Assignment 1: From the battery article, list the renewable energy technologies it mentions, not counting the new battery itself.
Assignment 2: Reproduce a passage of the battery article word for word, starting at the words that include "The small-scale prototype" and ending after "instead of lithium.".

Supplied text:
= Beginning of Section =
The small-scale prototype has the potential to be competitive with the dominant lithium-ion batteries.
The rechargeable battery, created by a team at RMIT (Royal Melbourne Institute of Technology) in Australia, uses carbon and water instead of lithium.
Lithium is a relatively rare and expensive metal. Rather than focusing on other metals like magnesium, the research team built rechargeable “proton” batteries from abundant carbon and water. If commercialised, the technology could allow for cheaper domestic or grid storage work with solar panels or wind power.
Professor John Andrews, the project leader, said that as renewable energy sources became more efficient there was an increasing need for storage technologies that used cheap and abundant materials.
The findings were published in the International Journal of Hydrogen Energy.
“Lithium-ion batteries are great but they rely on ultimately scarce and expensive resources,” Andrews said. “Hydro is also a good technology but suitable sites are limited and the cost may be very high.
“The advantage is we’re going to be storing protons in a carbon-based material, which is abundant, and we are getting protons from water which is readily available.”
The batteries are due to be a hybrid between a chemical battery and hydrogen fuel cell. During charging, water is split to produce protons, which then pass through a cell membrane and bond to the carbon electrodes, without creating hydrogen. To tap the stored energy, the hydrogen ions are released and lose an electron to re-form protons. The electrons supply power, while hydrogen protons combine with oxygen and other electrons to re-form into water.
= End of Section =
Records:
= Beginning of Section =
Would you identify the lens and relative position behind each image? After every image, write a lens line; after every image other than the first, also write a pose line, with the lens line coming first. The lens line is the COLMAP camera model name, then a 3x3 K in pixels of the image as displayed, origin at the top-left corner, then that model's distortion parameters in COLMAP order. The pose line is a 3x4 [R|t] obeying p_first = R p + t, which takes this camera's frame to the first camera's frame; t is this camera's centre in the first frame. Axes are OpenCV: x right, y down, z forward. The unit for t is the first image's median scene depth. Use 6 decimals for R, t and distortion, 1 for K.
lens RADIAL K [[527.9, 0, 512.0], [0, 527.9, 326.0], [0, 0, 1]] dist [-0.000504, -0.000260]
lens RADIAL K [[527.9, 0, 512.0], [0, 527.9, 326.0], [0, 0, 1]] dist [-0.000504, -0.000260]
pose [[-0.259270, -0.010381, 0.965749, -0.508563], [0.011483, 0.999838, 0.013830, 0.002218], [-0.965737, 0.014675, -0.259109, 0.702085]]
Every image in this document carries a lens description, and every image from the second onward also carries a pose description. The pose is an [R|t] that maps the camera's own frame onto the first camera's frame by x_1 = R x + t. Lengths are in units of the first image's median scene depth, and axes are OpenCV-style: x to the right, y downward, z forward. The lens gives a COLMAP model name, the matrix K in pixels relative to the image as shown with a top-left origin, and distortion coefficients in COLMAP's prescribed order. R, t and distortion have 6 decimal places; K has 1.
= End of Section =
= Beginning of Section =
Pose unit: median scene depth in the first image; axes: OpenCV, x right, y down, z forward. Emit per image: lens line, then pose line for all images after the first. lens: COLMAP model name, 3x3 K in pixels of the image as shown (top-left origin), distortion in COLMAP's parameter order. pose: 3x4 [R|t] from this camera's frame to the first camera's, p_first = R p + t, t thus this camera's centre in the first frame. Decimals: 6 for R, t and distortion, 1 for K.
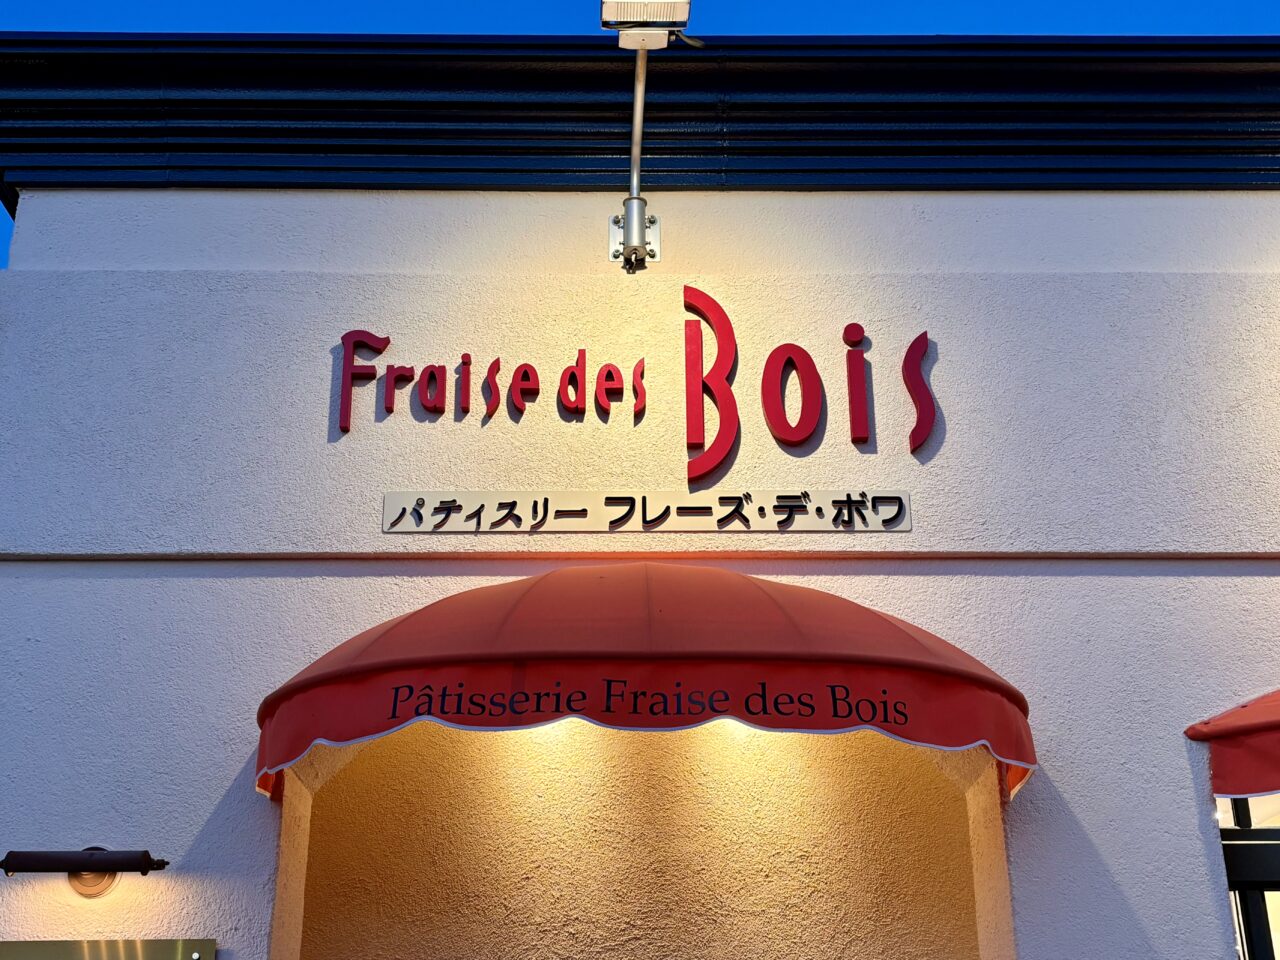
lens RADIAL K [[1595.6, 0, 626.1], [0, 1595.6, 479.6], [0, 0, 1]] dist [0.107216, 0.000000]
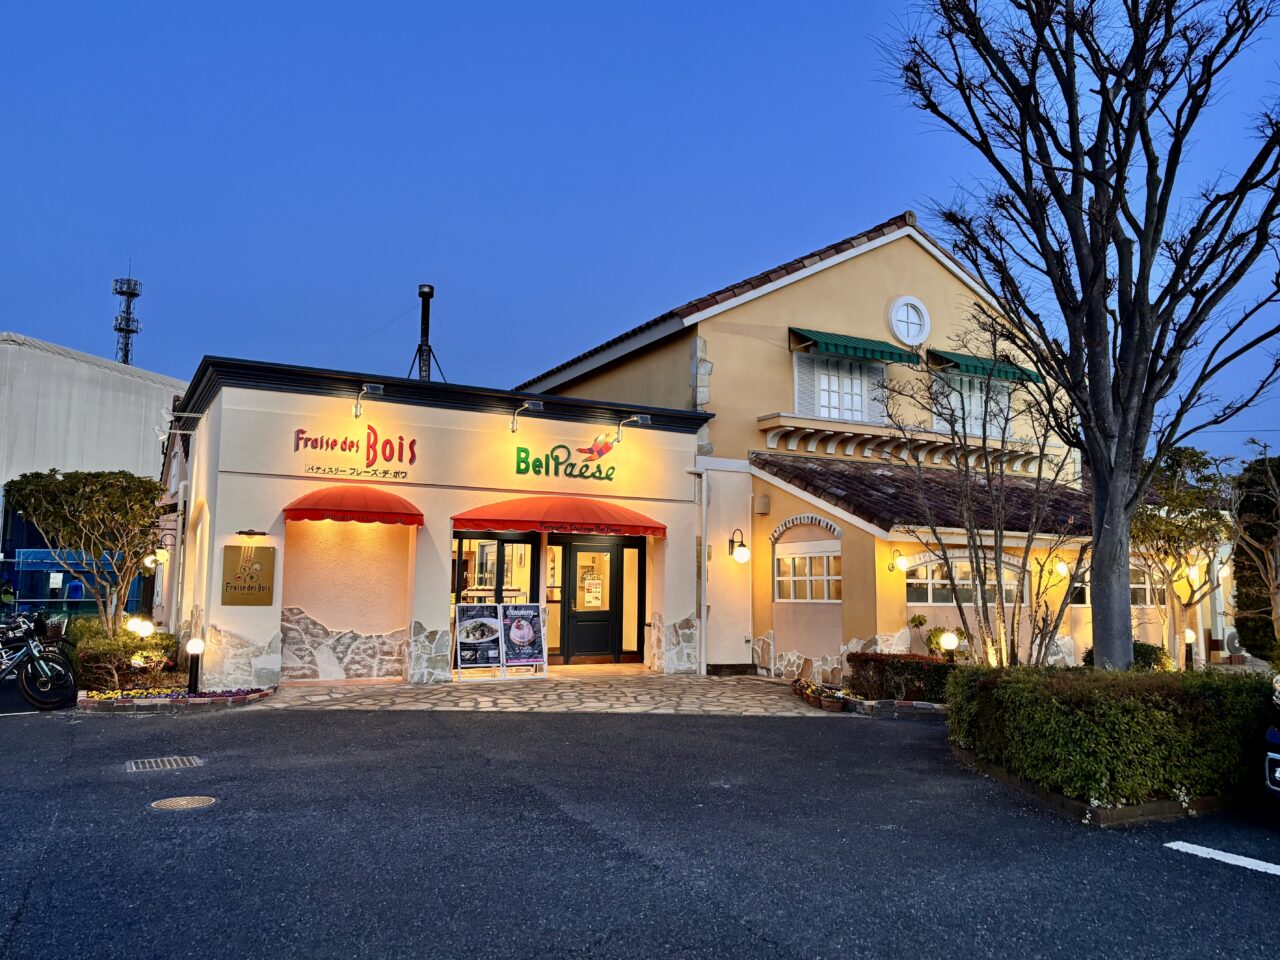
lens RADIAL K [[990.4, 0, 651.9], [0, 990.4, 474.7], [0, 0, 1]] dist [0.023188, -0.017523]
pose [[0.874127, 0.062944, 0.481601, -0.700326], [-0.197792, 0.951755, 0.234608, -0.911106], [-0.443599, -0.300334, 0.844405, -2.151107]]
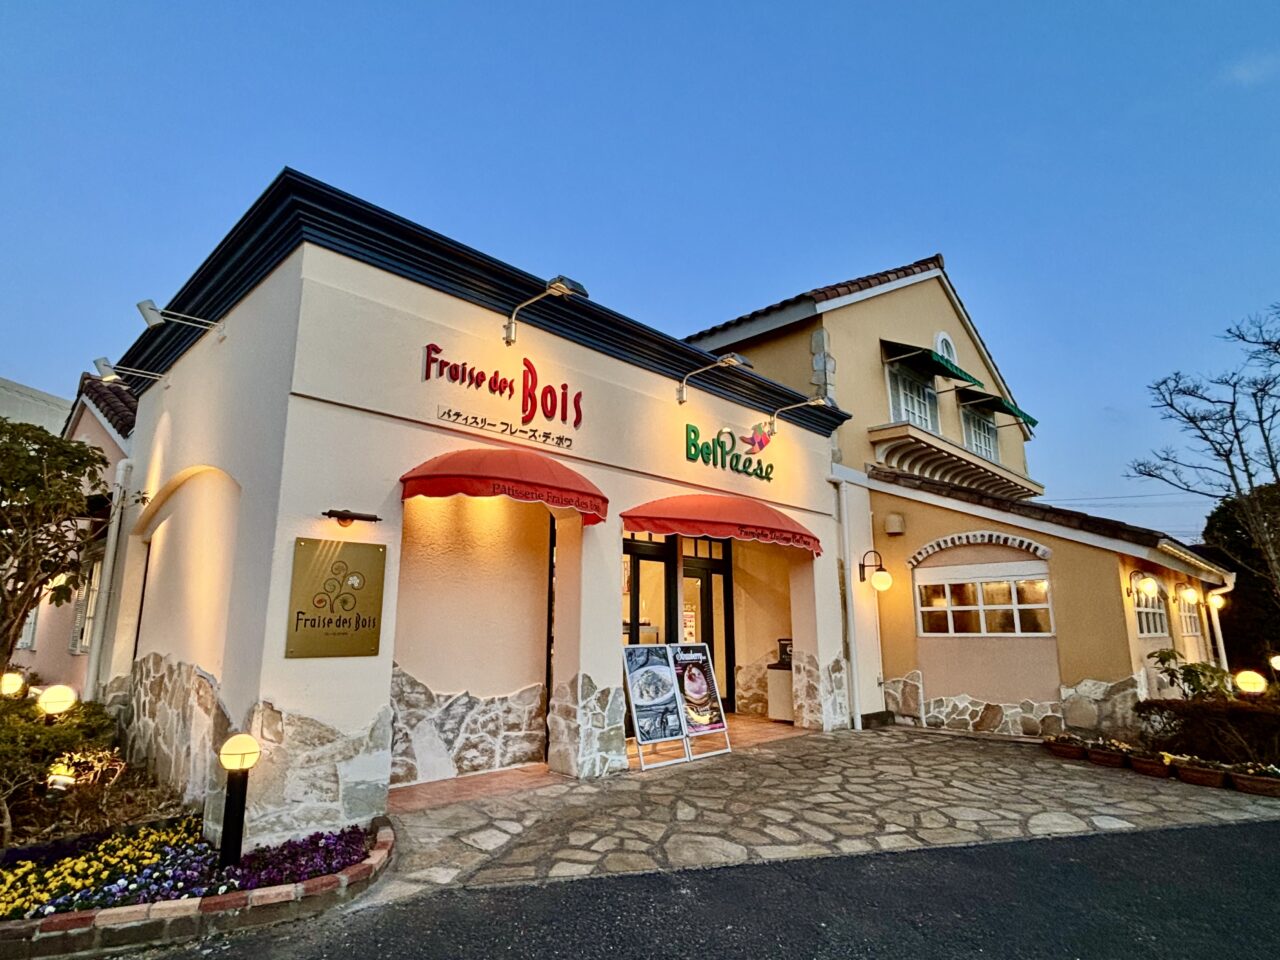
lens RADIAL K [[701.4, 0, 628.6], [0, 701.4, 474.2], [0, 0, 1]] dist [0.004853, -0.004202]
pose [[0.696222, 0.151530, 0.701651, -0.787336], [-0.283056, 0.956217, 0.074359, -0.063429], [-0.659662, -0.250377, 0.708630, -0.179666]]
= End of Section =
Exercise result 1:
- Solar panels
- Wind power
- Hydro

Exercise result 2:
The small-scale prototype has the potential to be competitive with the dominant lithium-ion batteries.
The rechargeable battery, created by a team at RMIT (Royal Melbourne Institute of Technology) in Australia, uses carbon and water instead of lithium.